- Relator(a)
- Morgana de Almeida Richa
- Órgão julgador
- Subseção II Especializada em Dissídios Individuais
- Data do julgamento
- 18/04/2023
- Data de publicação
- 24/04/2023
TST – Recurso Ordinário em Ação Rescisória 0008568-31.2021.5.15.0000, Rel. Morgana de Almeida Richa, Subseção II Especializada em Dissídios Individuais, j. 18/04/2023, p. 24/04/2023
EMENTA: AGRAVO EM RECURSO ORDINÁRIO EM AÇÃO RESCISÓRIA SOB A ÉGIDE DO CPC/2015 . DOBRA DE FÉRIAS. ATRASO ÍNFIMO NO PAGAMENTO. APLICAÇÃO DA TESE FIRMADA PELO SUPREMO TRIBUNAL FEDERAL NO JULGAMENTO DA ADPF 501. IMPOSSIBILIDADE . PRETENSÃO RESCISÓRIA NÃO APARELHADA EM DISPOSITIVOS CONSTITUCIONAIS. ÓBICE DA SÚMULA 83, I, DO TST. 1. Trata-se de agravo interposto contra decisão monocrática que manteve o indeferimento da pretensão rescisória, à luz do entendimento consolidado na Súmula 83, I, do TST, ante a existência de interpretação controvertida à época de prolação do acórdão rescindendo.

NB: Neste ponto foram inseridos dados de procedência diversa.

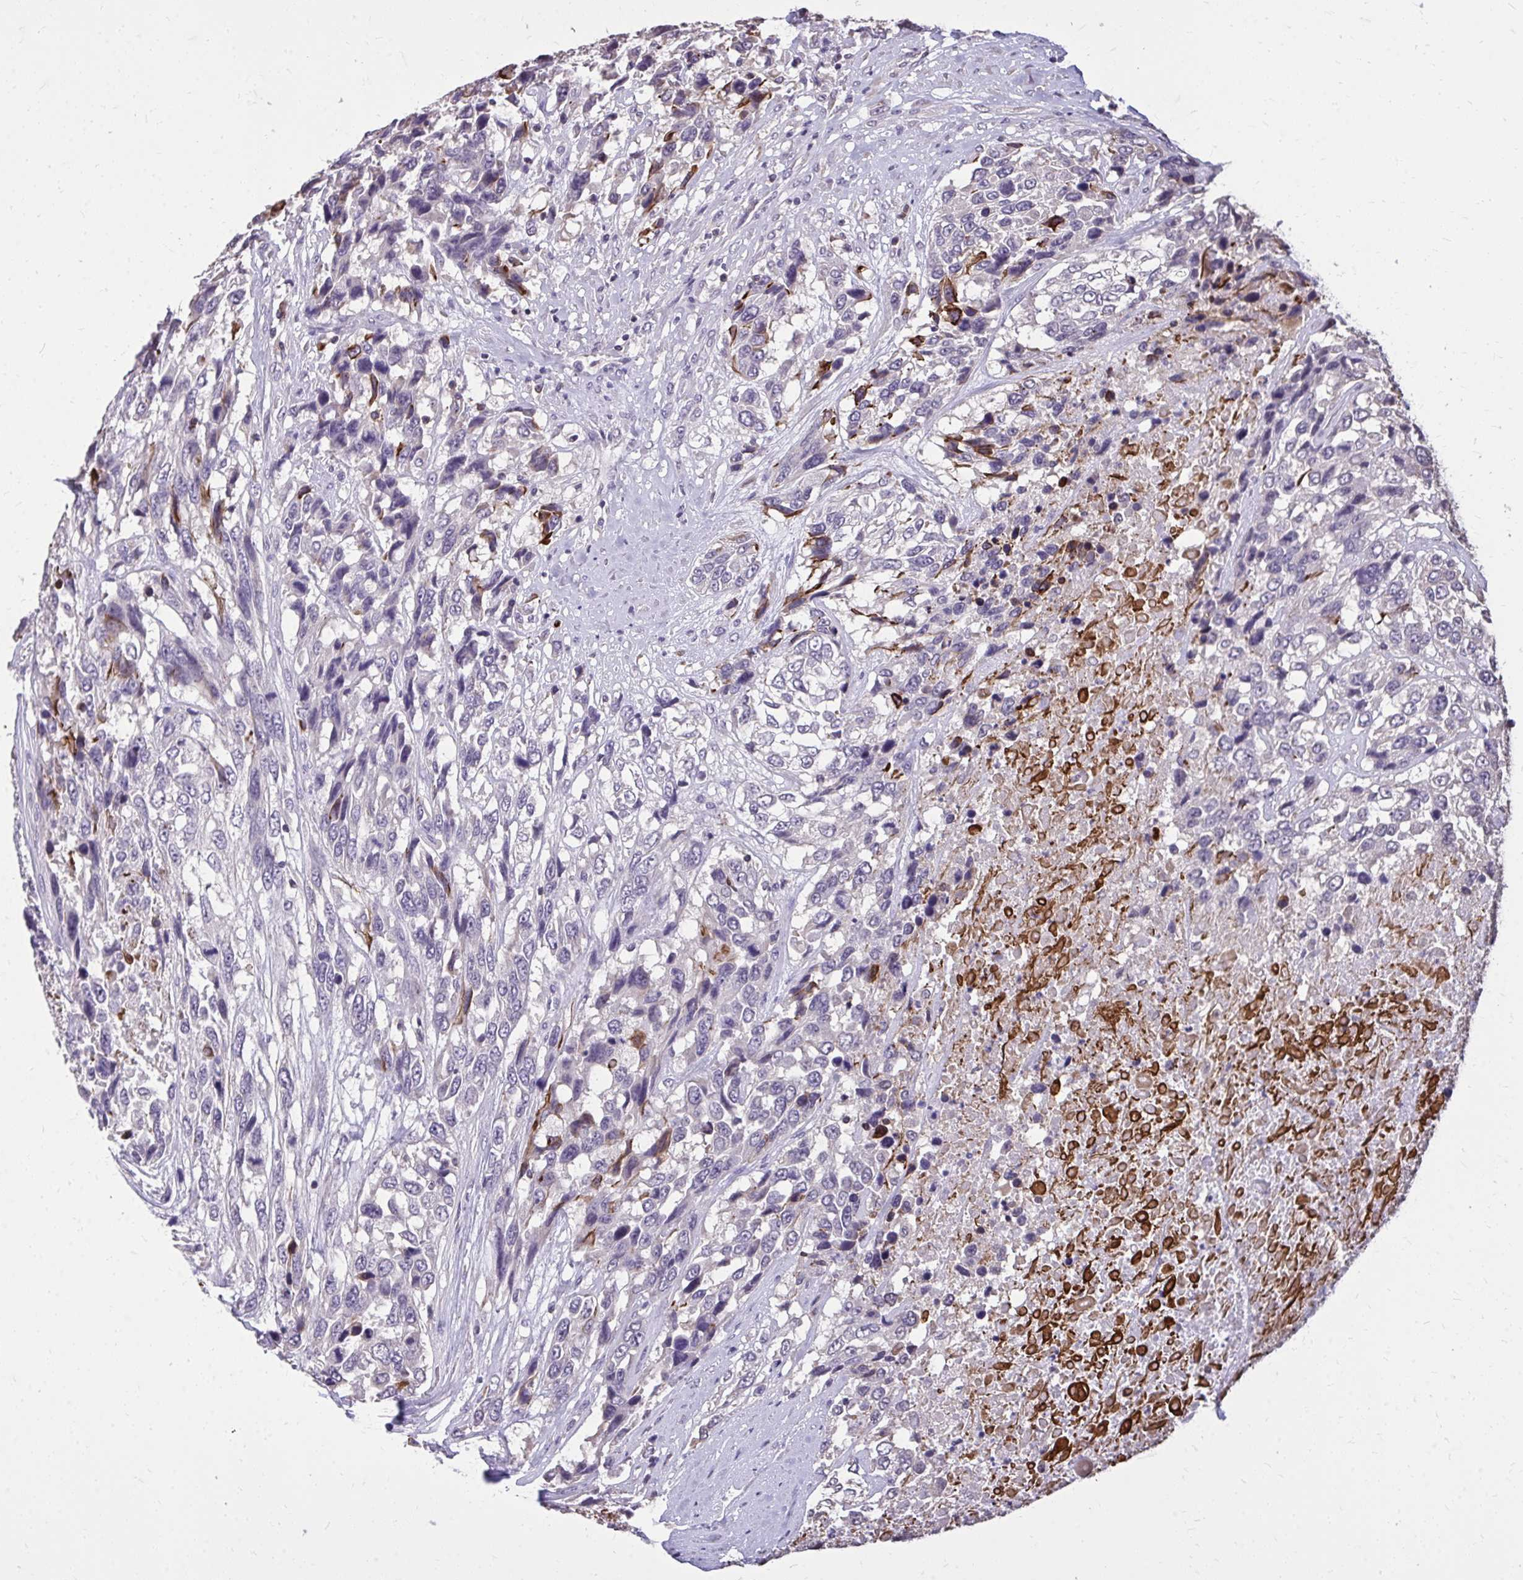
{"staining": {"intensity": "moderate", "quantity": "<25%", "location": "cytoplasmic/membranous"}, "tissue": "urothelial cancer", "cell_type": "Tumor cells", "image_type": "cancer", "snomed": [{"axis": "morphology", "description": "Urothelial carcinoma, High grade"}, {"axis": "topography", "description": "Urinary bladder"}], "caption": "DAB immunohistochemical staining of human high-grade urothelial carcinoma displays moderate cytoplasmic/membranous protein expression in approximately <25% of tumor cells. The protein of interest is stained brown, and the nuclei are stained in blue (DAB IHC with brightfield microscopy, high magnification).", "gene": "AKAP5", "patient": {"sex": "female", "age": 70}}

A matéria de fundo diz respeito à condenação na dobra de férias, com base em aplicação analógica do art. 137 da CLT, na hipótese de atraso ínfimo no pagamento da remuneração correspondente. 2. Conforme parte final da Súmula 408 do TST, " fundando-se a ação rescisória no art. 966, inciso V, do CPC de 2015 (art. 485, inciso V, do CPC de 1973), é indispensável expressa indicação, na petição inicial da ação rescisória, da norma jurídica manifestamente violada (dispositivo legal violado sob o CPC de 1973), por se tratar de causa de pedir da rescisória, não se aplicando, no caso, o princípio ' iura novit curia' ". 3. Na hipótese dos autos, a pretensão rescisória pautou-se exclusivamente em ofensa ao art. 137 da CLT e contrariedade à Súmula 450 do TST, por má-aplicação, sem qualquer menção a eventuais dispositivos constitucionais violados. 4. Plenamente aplicável, portanto, o óbice da Súmula 83, I, do TST, uma vez que, à época da prolação do acórdão rescindendo, ainda pendia de controvérsia a aplicação da penalidade celetista na hipótese de atraso ínfimo no pagamento da remuneração das férias. 5. Reitere-se sequer ter sido objeto de discussão, nestes autos, a questão da inconstitucionalidade da diretriz consolidada na Súmula 450 do TST, razão pela qual não há como determinar a aplicação imediata da tese fixada no julgamento da ADPF 501, uma vez que os dispositivos constitucionais que embasaram a decisão da Suprema Corte (afronta à legalidade e separação dos poderes) sequer foram invocados como fundamento rescisório nesta ação. Mantém-se a decisão recorrida. Agravo conhecido e desprovido . (Tribunal Superior do Trabalho (Subseção II Especializada em Dissídios Individuais). Acórdão: 0008568-31.2021.5.15.0000. Relator(a): MORGANA DE ALMEIDA RICHA. Data de julgamento: 18/04/2023. Juntado aos autos em 24/04/2023.)